Problem
ls()
is the central mechanism to asset management at Mindbender. It works by (1) scanning the filesystem for assets and (2) delivering them as dictionaries of data as defined by their respective “schema”.
from mindbender import api
for asset in api.ls():
print(asset["name"])
Each dictionary encapsulates all information about a given asset, including (1) versions, (2) subsets, (3) representations and ultimately (4) files.
The API is straightforward.
api.register_root("/path/to/assets")
- Call
ls()
to read its contents.
At the moment, this reading of content occurs individually on each client - e.g. an artist computer. This means that (1) an artist requests a listing, (2) ls() is invoked and requests a listing via the OS, (3) the OS makes several (four) requests for a directory listing over a network per asset and (4) have the resulting data formatted as per their schema.
At 10 artists working simultaneously on small projects, even with the subpar network performance already present at Mindbender, the amount of listings could peak at ~2000/second (50 assets 10 artists 4 levels), but the bottleneck is likely still not disk performance and likely need not be of concern.
However, as crew and projects get larger, and as additional strains are added to the filesystem (e.g. sync), the impact on performance may start to become noticeable.
Solution
In this case, I have a suggestion for one achievable method that may alleviate this burden up to an estimated 100+ artists and feature film sized projects.
It consists of (1) a client and (2) a server.
A dedicated computer hosts an “ls service”. This service takes requests for asset listings and reports back.
ls() is retargeted to make requests to this service, as opposed to querying the networked filesystem directly.
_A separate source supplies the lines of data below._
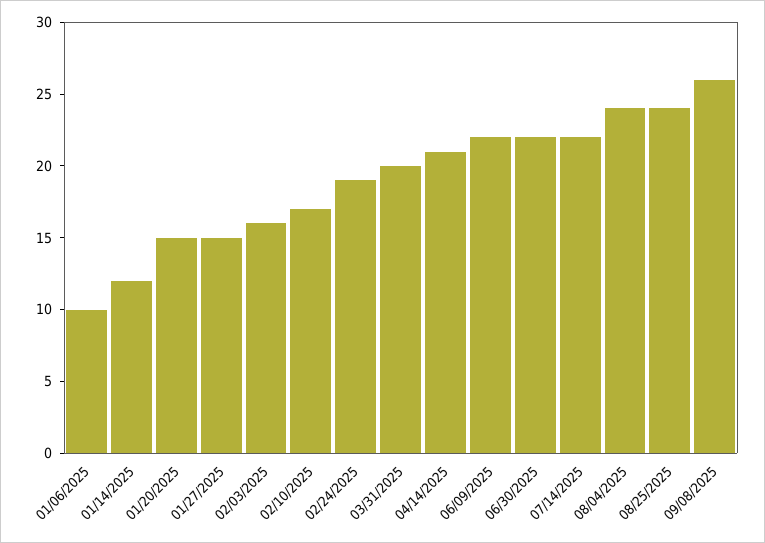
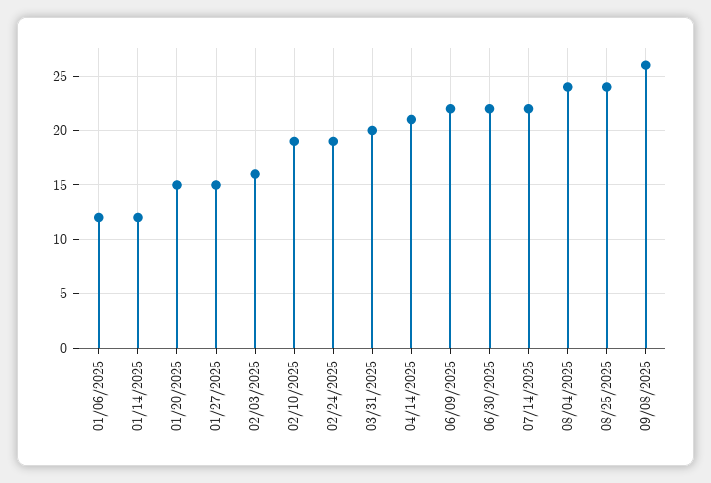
  {
-   "01/06/2025": 10,
+   "01/06/2025": 12,
    "01/14/2025": 12,
    "01/20/2025": 15,
    "01/27/2025": 15,
    "02/03/2025": 16,
-   "02/10/2025": 17,
+   "02/10/2025": 19,
    "02/24/2025": 19,
    "03/31/2025": 20,
    "04/14/2025": 21,
    "06/09/2025": 22,
    "06/30/2025": 22,
    "07/14/2025": 22,
    "08/04/2025": 24,
    "08/25/2025": 24,
    "09/08/2025": 26
  }

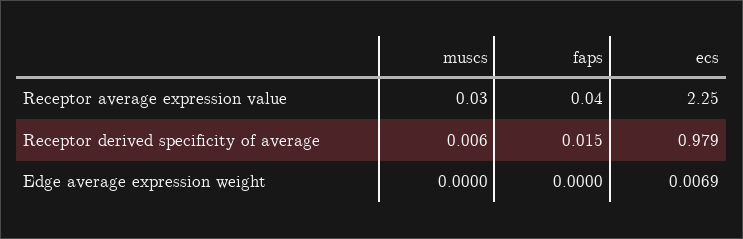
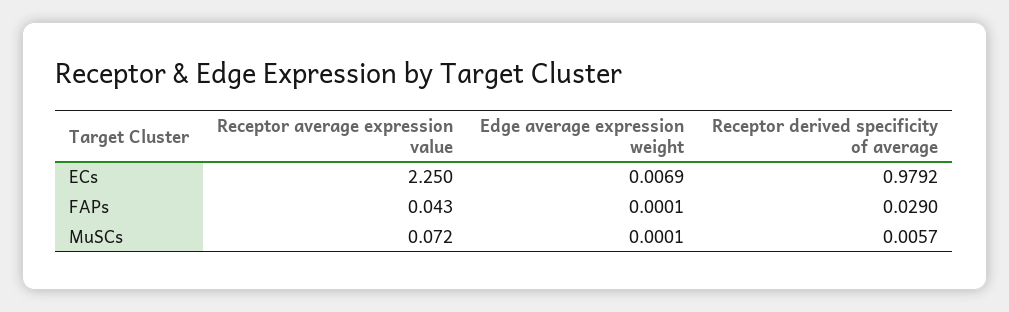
  {
    "muscs": {
-     "Receptor average expression value": 0.03,
+     "Receptor average expression value": 0.072,
      "Receptor derived specificity of average": 0.0057,
-     "Edge average expression weight": 0
+     "Edge average expression weight": 0.0001
    },
    "faps": {
      "Receptor average expression value": 0.043,
-     "Receptor derived specificity of average": 0.015,
+     "Receptor derived specificity of average": 0.029,
-     "Edge average expression weight": 0
+     "Edge average expression weight": 0.0001
    },
    "ecs": {
      "Receptor average expression value": 2.25,
      "Receptor derived specificity of average": 0.9792,
      "Edge average expression weight": 0.0069
    }
  }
The service may then (1) reside directly on the computer closest to the filesystem (in this case the NAS) and (2), most crucially, cache prior requests for listings.
The caching mechanism can in the simplest case hand pre-made results back without a roundtrip to the filesystem and update the cache only at a given interval - such as every 10-30 seconds.
This means the filesystem, no matter how many requests are made, are never bothered more than once every 10-30 seconds.
The immediate side-effect of this caching, as caching of any kind, is data going stale. That is, the artist not receiving the latest information when it was expected. As a solution to this, the caching mechanism could be integrated with publishing or the native journalling mechanism of the operating system, such that it rarely ever has to perform a “full scan” but instead mostly updates parts that change.
For example, in a given cache made 30 seconds ago, a new asset is published and makes a request to the ls service, saying “Hey, I just added ‘AssetA’ to this location”. The caching mechanism then updates it’s internal cache, without having to roundtrip to the filesystem.
Remote
Once the above service is implemented, an additional benefit arises. Namely that if local artists can query a single source of information for assets, so can remote artists.
Practically, anyone working remotely could send a request to the same server of a listing of assets. Once choosing an asset, his computer could then evaluate whether (1) it is already available locally or (2) whether to “make it available offline”.
Due to caching, requests made to the service would be virtually free, enabling both local and remote computer to poll it for updates. That is, whenever a new asset is made available, the artist could receive a notification - such as a balloon popup in the task bar.